27 April 2015

The Baltimore Riot of 1812

"Lighthorse Harry" Lee, Revolutionary War hero
and father of Confederate General Robert E. Lee
“With no hope of flight, the trapped men were punched, kicked, and knifed in the flickering light of more candles brought in from the jailer’s room and passed overhead. Clubs swung and beat against heads, opening deep gashes and splashing blood over capes, coats, and hats… Most victims were dragged out and clubbed at the jail’s entrance by Mumma the butcher. Others were savaged by rogues waiting their turn in the street...

Hanson, Lee, Gen. James McCubbin Lingan, and half a dozen others were knocked down the prison steps and tortured as they lay in a heap of unconscious and semiconscious bodies. Their assailants used penknives to slash and poke at faces and hands. Hoodlums forced open the eyes of other victims to let burning candle-grease drip in
What's going on?  Is this a British attack on Americans?  Quite the contrary.  This account describes how pro-war Americans attacked anti-war Americans as the War of 1812 was beginning. 
In his death groans, the sixty-year-old Lingan cried out for mercy, pleading that he was old and weak. Pitifully, he reminded them how he had fought for their freedom during the Revolutionary war. His tormentors did not care at all. It made no difference that the aging general had survived a British prison-ship…

As Light-Horse Harry Lee lay battered upon the ground, someone tried to slice off his nose but succeeded only in bloodying his face. A knife aimed at Lee’s eye missed its mark and nicked open his cheek. His glorious past was of no consequence now. No one cared that Congress had turned to him to deliver the funeral oration for his friend, George Washington, whom Lee had eulogized as “First in war, first in peace, and first in the hearts of his countrymen.” Light-Horse Harry, father of Robert E. Lee, then five, was beaten into a limp and bloody casualty for the first time in his long life as a soldier, patriot, and elected public figure…

The war with Great Britain was only forty-one days old, and the bloodletting on the soil of the United States had just begun. But all the victims and every assassin and their accomplices were Americans.
These excerpts are from a very scholarly and comprehensive book entitled The Burning of Washington: The British Invasion of 1814, by Anthony S. Pitch (Naval Institute Press, Annapolis, 1998).  I'll have more to say about the book in later posts.  Those with an interest in the Baltimore Riots can read more at Commonplace, and can read contemporary accounts of the incidents at the University of Chicago website.

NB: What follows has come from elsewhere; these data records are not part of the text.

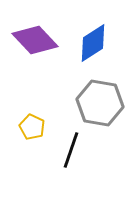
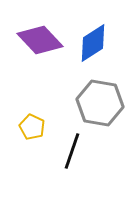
purple diamond: moved 5 px right
black line: moved 1 px right, 1 px down
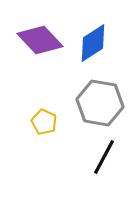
yellow pentagon: moved 12 px right, 5 px up
black line: moved 32 px right, 6 px down; rotated 9 degrees clockwise
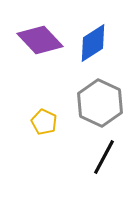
gray hexagon: rotated 15 degrees clockwise
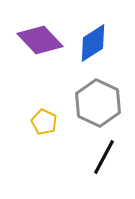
gray hexagon: moved 2 px left
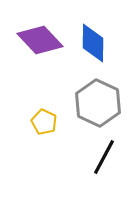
blue diamond: rotated 57 degrees counterclockwise
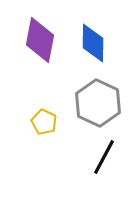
purple diamond: rotated 54 degrees clockwise
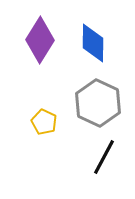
purple diamond: rotated 21 degrees clockwise
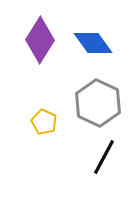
blue diamond: rotated 36 degrees counterclockwise
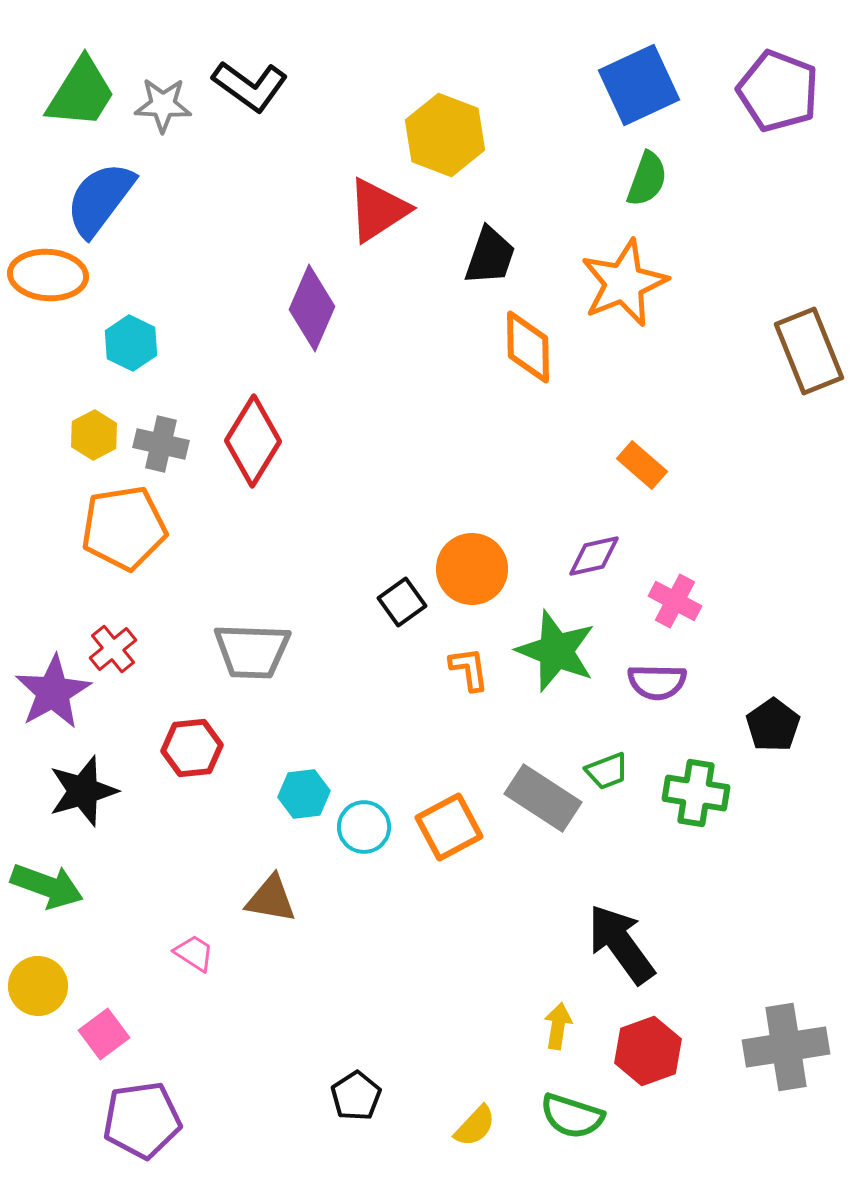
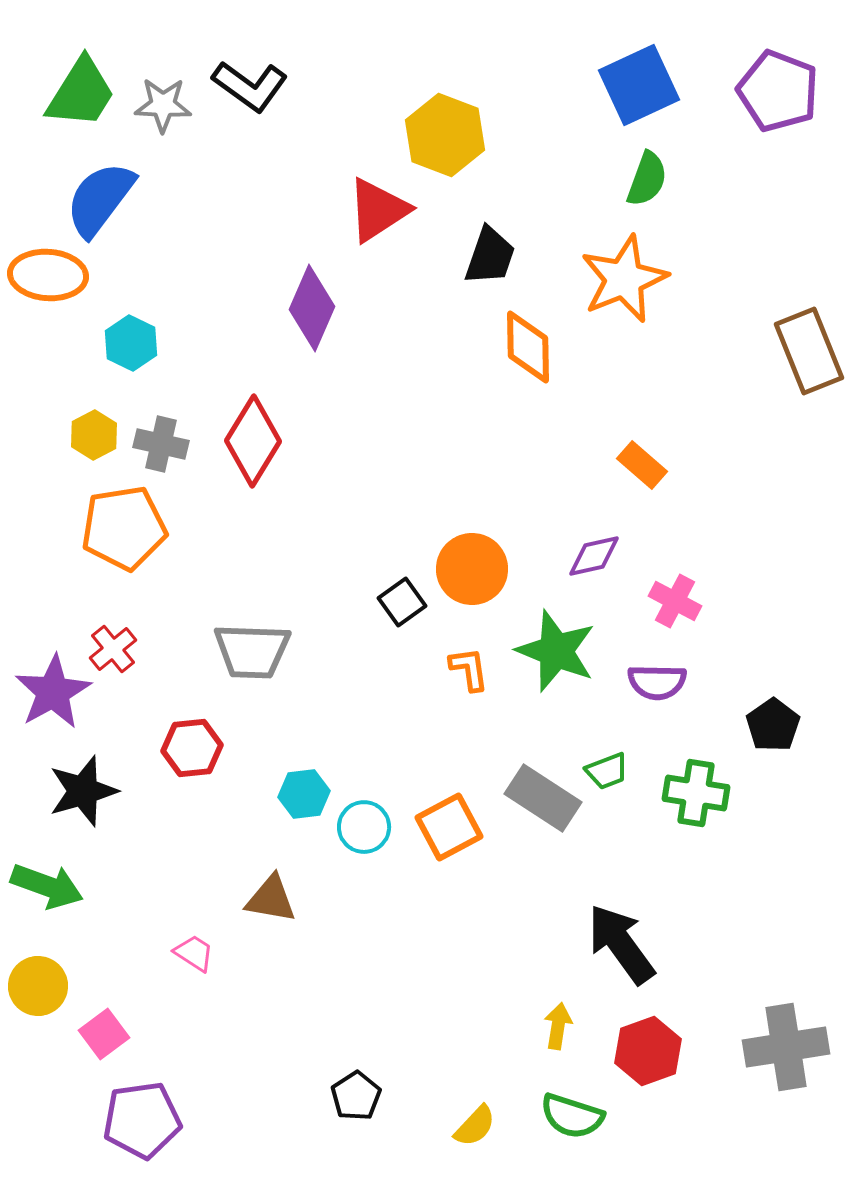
orange star at (624, 283): moved 4 px up
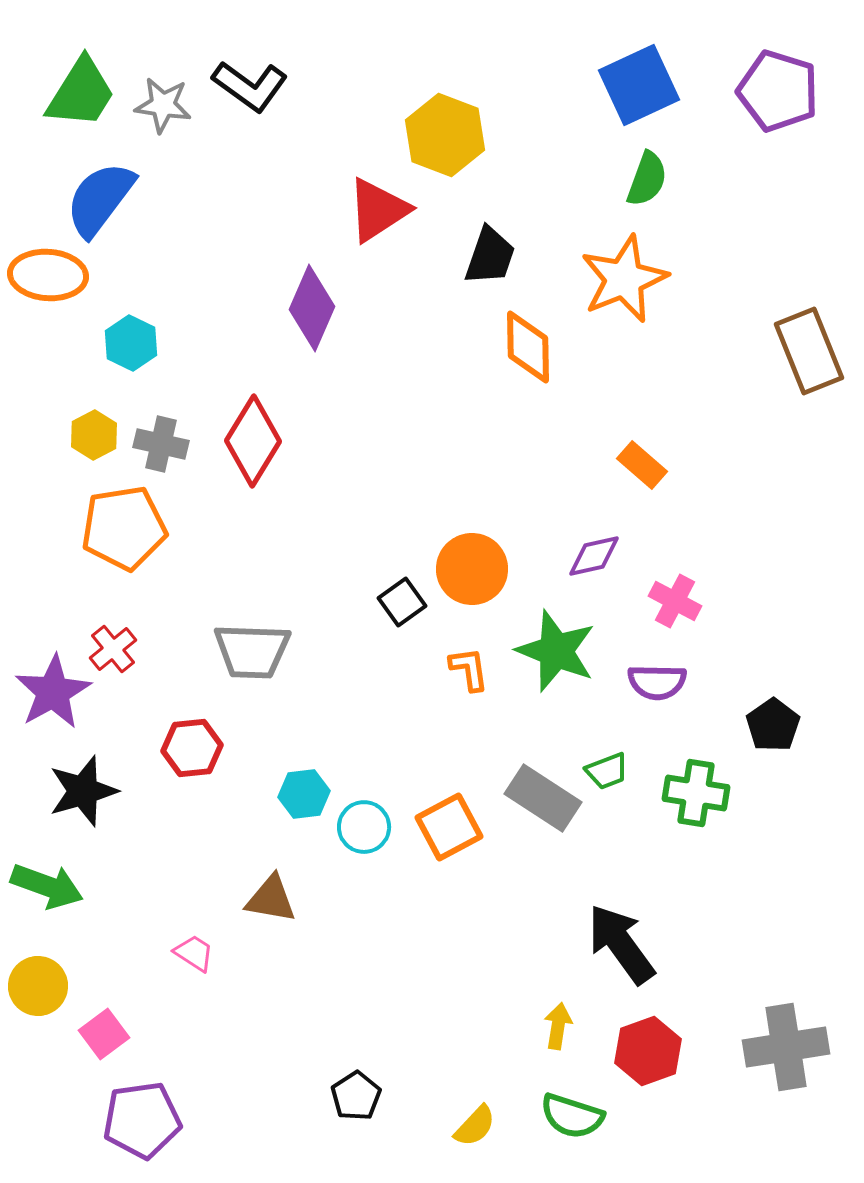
purple pentagon at (778, 91): rotated 4 degrees counterclockwise
gray star at (163, 105): rotated 6 degrees clockwise
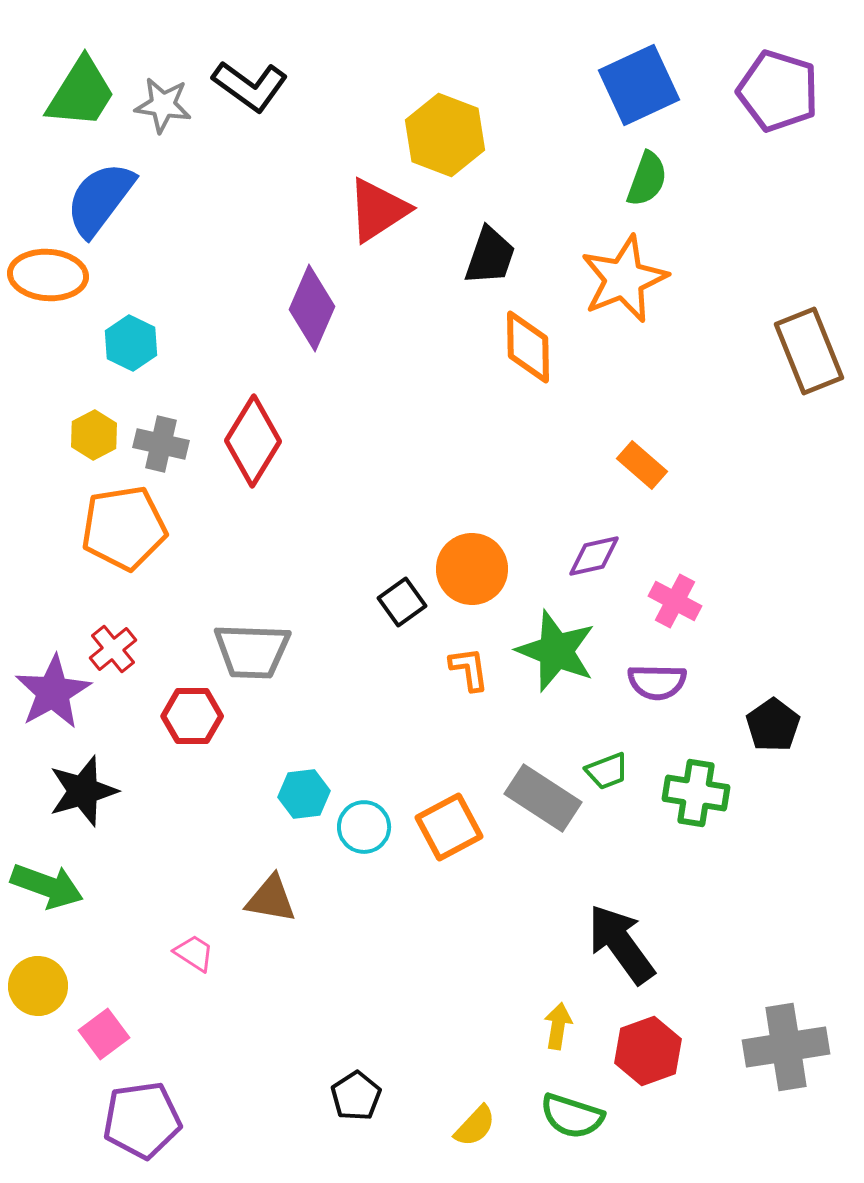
red hexagon at (192, 748): moved 32 px up; rotated 6 degrees clockwise
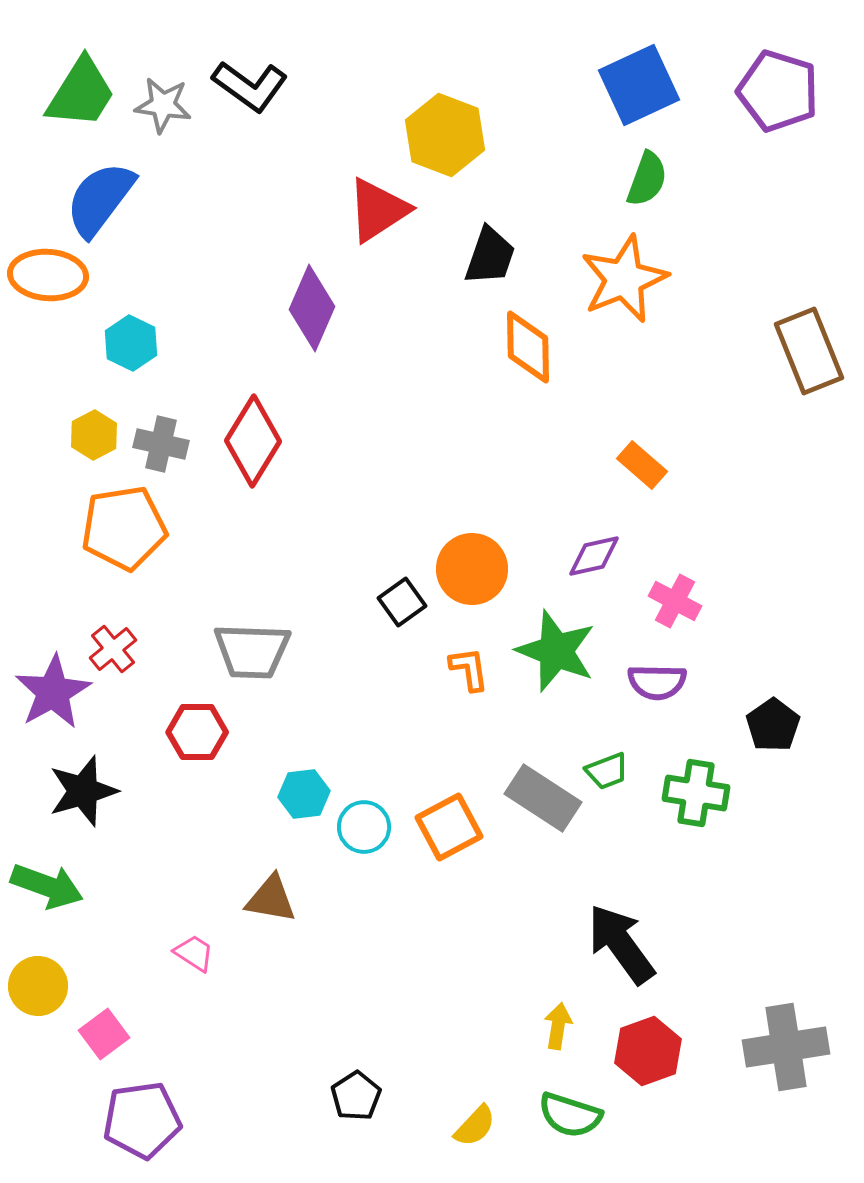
red hexagon at (192, 716): moved 5 px right, 16 px down
green semicircle at (572, 1116): moved 2 px left, 1 px up
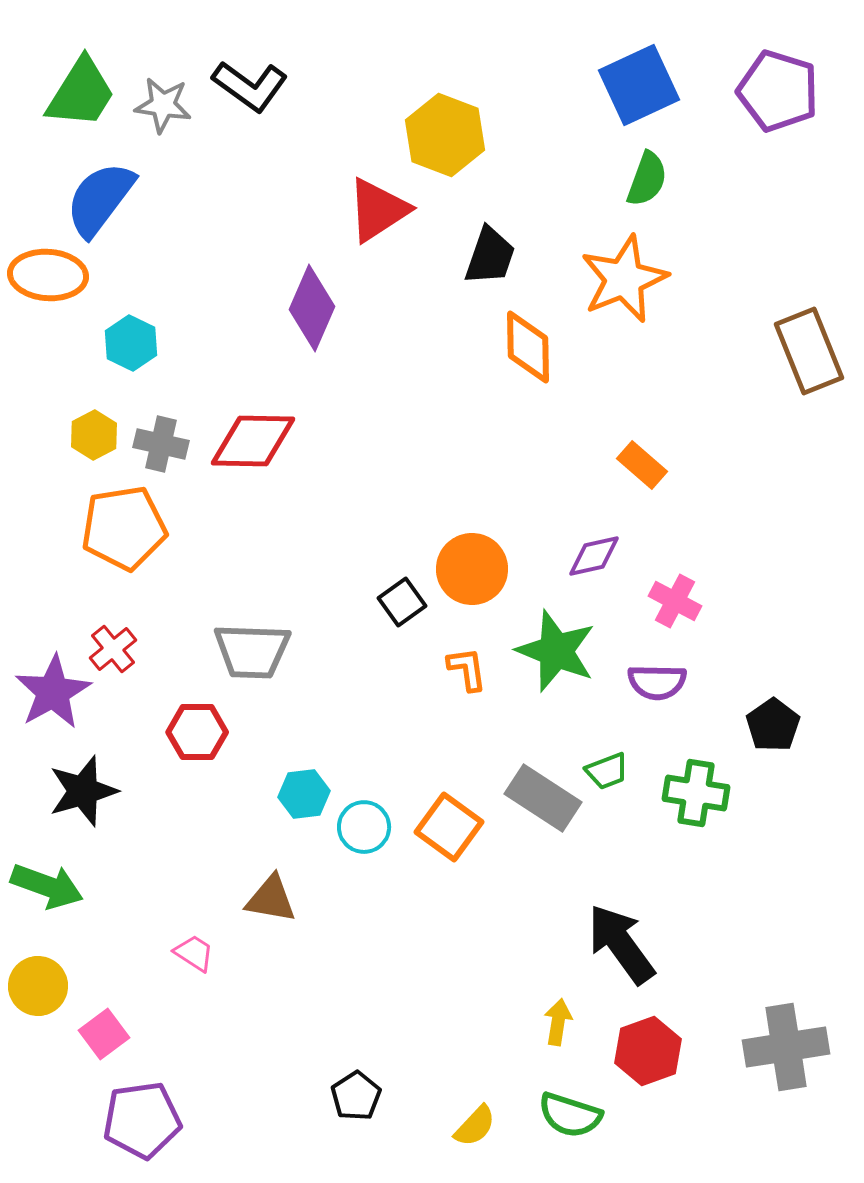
red diamond at (253, 441): rotated 60 degrees clockwise
orange L-shape at (469, 669): moved 2 px left
orange square at (449, 827): rotated 26 degrees counterclockwise
yellow arrow at (558, 1026): moved 4 px up
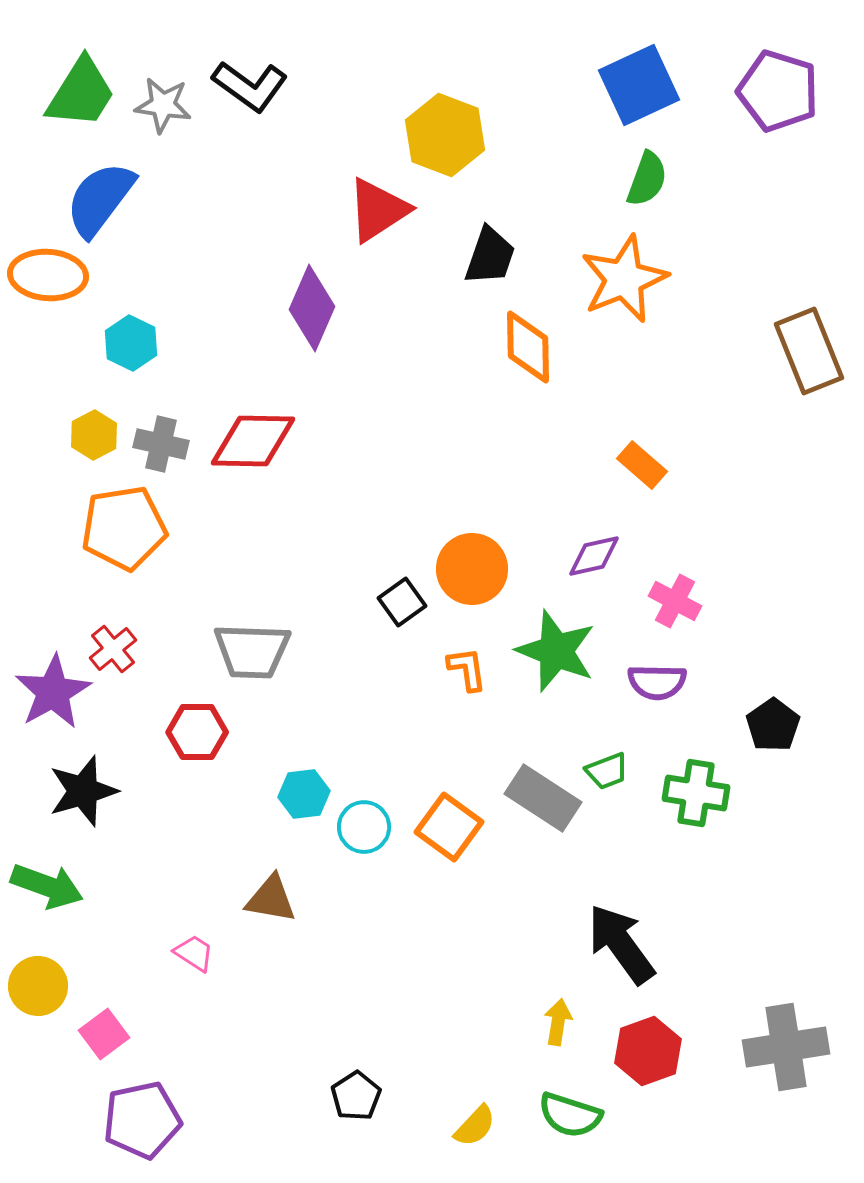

Photo of Lee found at The Whiskey Rebellion.

3 comments:

  1. Wow. It's hard to read this account. But it should be required reading. Freedom does have a cost. But it's not always paid by those fighting the enemy of freedom.

    (I assume you added the emphasis to the quotes...)

    ReplyDelete
  2. Yes. Emphasis added for those who like to skim my posts.

    ReplyDelete
  3. In the 1800's, Baltimore was known as "Mobtown" because riots were known to spontaneously erupt with great frequency.

    While this event is more heart-wrenching than other riots, it is by no means unique in 19th century B'more (although I believe it is kinda early - the bulk of the rioting came later in the century).